Cosa contestano le maestranze Rai? I motivi dello sciopero.

"La storia travagliata del settore di allestimento scenico potrebbe diventare una vera e propria sceneggiatura". Le maestranze degli studi Rai di Roma protestano e proclamano uno sciopero per venerdì 12 ottobre con conseguenti problematiche nei confronti dei programmi in diretta. Tale e Quale Show, per esempio, verrà registrato con un giorno d'anticipo rispetto alla messa in onda. Ed è con un annuncio attaccato nei corridoi Rai che i lavoratori spiegano i motivi della loro protesta:

"Anni di lotte, di tensioni, di discussioni volte a tentare di sanare le criticità e ridare il giusto peso, il giusto ruolo e il doveroso rispetto professionale a tutti i lavoratori che ne fanno parte. Anni di sopportazioni, di umiliazioni, di mancanza di rispetto dei lavoratori. A niente sono serviti i tentativi di restituire la giusta dignità ai nostri colleghi e quindi si è arrivati alla proclamazione dello sciopero e al blocco degli straordinari, due misure estreme che fanno male perché sono l'epilogo di una sconfitta, quella del dialogo", scrivono.

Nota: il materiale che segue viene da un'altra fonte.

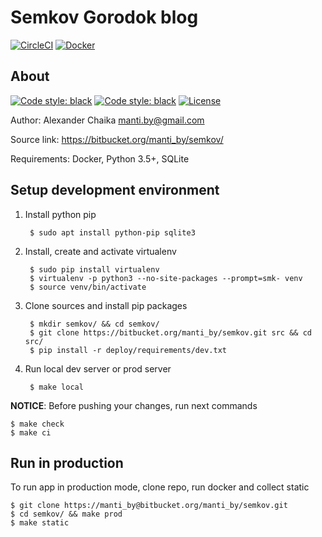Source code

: # Semkov Gorodok blog  

[![CircleCI](https://circleci.com/bb/manti_by/semkov.svg?style=svg)](https://circleci.com/bb/manti_by/semkov)
[![Docker](https://img.shields.io/docker/automated/mantiby/semkov.svg)](https://hub.docker.com/r/mantiby/semkov/)

## About  

[![Code style: black](https://img.shields.io/badge/wagtail-2.4-green.svg)](https://pypi.org/project/wagtail/)
[![Code style: black](https://img.shields.io/badge/code%20style-black-000000.svg)](https://github.com/ambv/black)
[![License](https://img.shields.io/badge/license-BSD-blue.svg)](https://bitbucket.org/manti_by/semkov/raw/1b21fb9955126a4d43d5fe996ef9ed30a4b4eec6/LICENSE)  

Author: Alexander Chaika <manti.by@gmail.com>  

Source link: https://bitbucket.org/manti_by/semkov/  

Requirements: Docker, Python 3.5+, SQLite  


## Setup development environment  

1. Install python pip

        $ sudo apt install python-pip sqlite3

2. Install, create and activate virtualenv

        $ sudo pip install virtualenv  
        $ virtualenv -p python3 --no-site-packages --prompt=smk- venv  
        $ source venv/bin/activate  

3. Clone sources and install pip packages

        $ mkdir semkov/ && cd semkov/  
        $ git clone https://bitbucket.org/manti_by/semkov.git src && cd src/  
        $ pip install -r deploy/requirements/dev.txt  

4. Run local dev server or prod server

        $ make local  


**NOTICE**: Before pushing your changes, run next commands

    $ make check
    $ make ci


## Run in production

To run app in production mode, clone repo, run docker and collect static

    $ git clone https://manti_by@bitbucket.org/manti_by/semkov.git
    $ cd semkov/ && make prod
    $ make static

"I lavoratori non hanno più voce e testimonieranno con uno sciopero la loro insostenibile situazione lavorativa, esercitando un diritto sacrosanto che non potrà e non dovrà essere minacciato o leso da nessuno. Cosa fa l'azienda che, a detta della nuova dirigenza, vuole riportare al centro di lavoratori interni? Bene, questa azienda decide di registrare i principali programmi in onda in diretta il 12 ottobre 2018, giorno dello sciopero, credendo in questo modo di arginare l'effetto e le conseguenze. Se questo è l'intento dell'azienda allora una cosa è certa: niente sarà più Tale e Quale dopo il 12 ottobre. Perché il finale di questo film non è ancora stato scritto e le azioni da porre in essere potrebbero moltiplicarsi per riportare alla ribalta, tutte le volte che sarà necessario, le criticità di un settore che è uno dei pilatri creativi della nostra azienda", recita il comunicato.

Ma cosa contestano i lavoratori? “Lo sciopero ha lo scopo di sensibilizzare l’azienda e gli spettatori sulle difficoltà in cui versa questo settore strategico per la produzione radiotelevisiva della Rai. Un settore indebolito dalla mancanza di risorse, dal continuo ricorso ad appalti e subappalti, e, più in generale, depauperato dall’assenza di una efficace progettualità, che imbriglia le straordinarie professionalità presenti in Rai in questo come in altri settori. Contro questo progressivo degrado i lavoratori e le lavoratrici dell’allestimento studi di Roma incroceranno le braccia, con l’auspicio, per loro come per gli altri dipendenti Rai, che venga a breve presentato un piano industriale convincente dopo tutti questi anni di vuoto. Un piano industriale capace di rafforzare la mission del servizio pubblico e in grado di assicurare un futuro alla più grande azienda culturale del nostro paese”, ha spiegato in una nota Dino Oggiano, segretario della Slc Cgil di Roma e del Lazio.